In California, there are two ways to preserve the deficiency. First, the Bank can foreclose judicially. This means that the Bank would file a lawsuit against the borrower and ask the Court to order foreclosure. After the property is sold, the Bank returns to Court and asks the Court for a money judgment against the borrower in the sum that is the difference between the amount of the indebtedness (principal, interest, fees and costs) and the "fair value" of the property at the time of the sale. "Fair value" is not the sale price at the foreclosure sale. Instead, "fair value" is the amount that the Court finds after taking evidence of the value of the property at the date of sale. The Bank will then obtain a judgment against the borrower and will try to collect the judgment against other assets of the borrower.

The process of judicial foreclosure is rare, slow and costly. It requires expert testimony and multiple court hearings. It should not be used unless the lender is reasonably certain that the borrower is capable of paying the deficiency and the likely amount of the deficiency is substantial.

The second way to preserve the deficiency is to collect it from the guarantors. Again, before making a decision, it is advisable to determine whether it is likely that the guarantors are capable of satisfying a deficiency judgment.

In the event the Bank chooses to foreclose by trustee’s sale, there is case law authority that if the Bank tenders the debt to the guarantors before the foreclosure sale, the Bank’s rights to collect the deficiency are preserved. This is done by sending a letter to the guarantors before the Notice of Trustee’s Sale is given and recorded.

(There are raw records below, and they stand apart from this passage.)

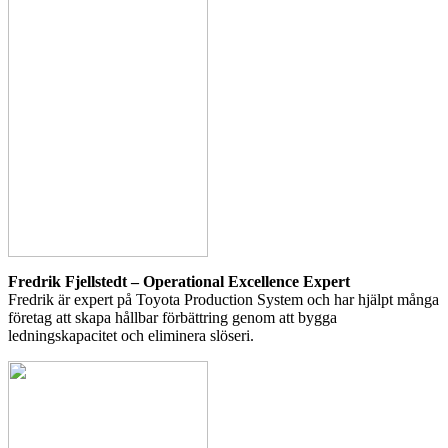
Fredrik Fjellstedt – Operational Excellence Expert
Fredrik är expert på Toyota Production System och har hjälpt många
företag att skapa hållbar förbättring genom att bygga
ledningskapacitet och eliminera slöseri.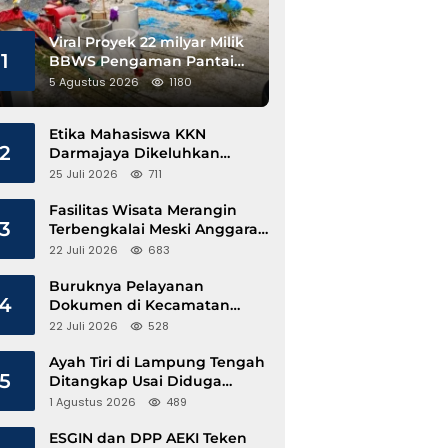
Viral Proyek 22 milyar Milik
1
BBWS Pengaman Pantai
Pesisir Barat Diduga
5 Agustus 2026
1180
Gunakan Besi Banci
Etika Mahasiswa KKN
2
Darmajaya Dikeluhkan
Kepala Pekon Sinar Jawa
25 Juli 2026
711
Fasilitas Wisata Merangin
3
Terbengkalai Meski Anggaran
Perawatan Terus Mengalir
22 Juli 2026
683
Buruknya Pelayanan
4
Dokumen di Kecamatan
Pangkalan Susu, Kinerja
22 Juli 2026
528
Disdukcapil Langkat Disorot
Ayah Tiri di Lampung Tengah
5
Ditangkap Usai Diduga
Hamili Anak di Bawah Umur
1 Agustus 2026
489
ESGIN dan DPP AEKI Teken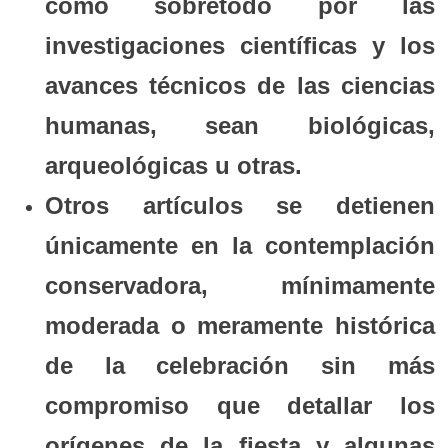
como sobretodo por las
investigaciones científicas y los
avances técnicos de las ciencias
humanas, sean biológicas,
arqueológicas u otras.
Otros artículos se detienen
únicamente en la contemplación
conservadora, mínimamente
moderada o meramente histórica
de la celebración sin más
compromiso que detallar los
orígenes de la fiesta y algunas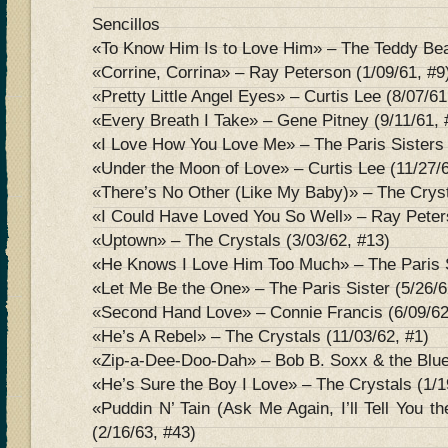
Sencillos
«To Know Him Is to Love Him» – The Teddy Bea
«Corrine, Corrina» – Ray Peterson (1/09/61, #9
«Pretty Little Angel Eyes» – Curtis Lee (8/07/61
«Every Breath I Take» – Gene Pitney (9/11/61, 
«I Love How You Love Me» – The Paris Sisters 
«Under the Moon of Love» – Curtis Lee (11/27/6
«There’s No Other (Like My Baby)» – The Cryst
«I Could Have Loved You So Well» – Ray Peters
«Uptown» – The Crystals (3/03/62, #13)
«He Knows I Love Him Too Much» – The Paris S
«Let Me Be the One» – The Paris Sister (5/26/6
«Second Hand Love» – Connie Francis (6/09/62
«He’s A Rebel» – The Crystals (11/03/62, #1)
«Zip-a-Dee-Doo-Dah» – Bob B. Soxx & the Blue
«He’s Sure the Boy I Love» – The Crystals (1/1
«Puddin N’ Tain (Ask Me Again, I’ll Tell You 
(2/16/63, #43)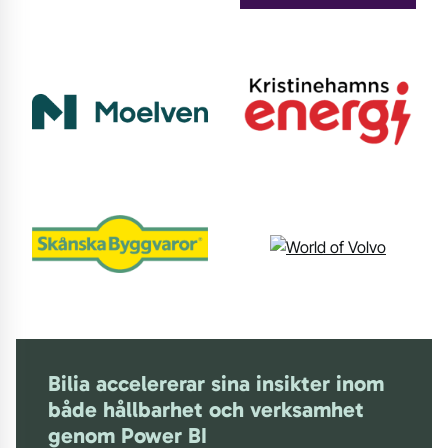
Bilia accelererar sina insikter inom
både hållbarhet och verksamhet
genom Power BI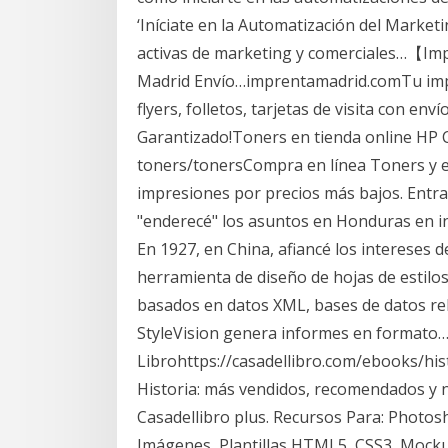
‘Iníciate en la Automatización del Marke
activas de marketing y comerciales…【I
Madrid Envío…imprentamadrid.comTu impr
flyers, folletos, tarjetas de visita con env
Garantizado!Toners en tienda online HP C
toners/tonersCompra en línea Toners y 
impresiones por precios más bajos. Entra
"enderecé" los asuntos en Honduras en i
En 1927, en China, afiancé los intereses d
herramienta de diseño de hojas de estilo
basados en datos XML, bases de datos rel
StyleVision genera informes en formato…
Librohttps://casadellibro.com/ebooks/hi
Historia: más vendidos, recomendados y 
Casadellibro plus. Recursos Para: Photosh
Imágenes, Plantillas HTML5, CSS3, Mocku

It is likely that the guarantors will vigorously defend. Once the foreclosure sale happens, the Bank would send a demand letter to the guarantors, and then would have to follow up with a lawsuit against the guarantors.

In the event the Bank chooses to foreclose by judicial foreclosure, the guarantors are typically named as parties to the foreclosure lawsuit.

This article is not intended to be a complete explanation of California foreclosure law and the various strategies to be employed by a foreclosing lender, but rather a summary of relevant options typically available to secured creditors. Depending upon the Bank’s internal policies and credit decisions, other considerations may well be relevant in choosing the best course of action.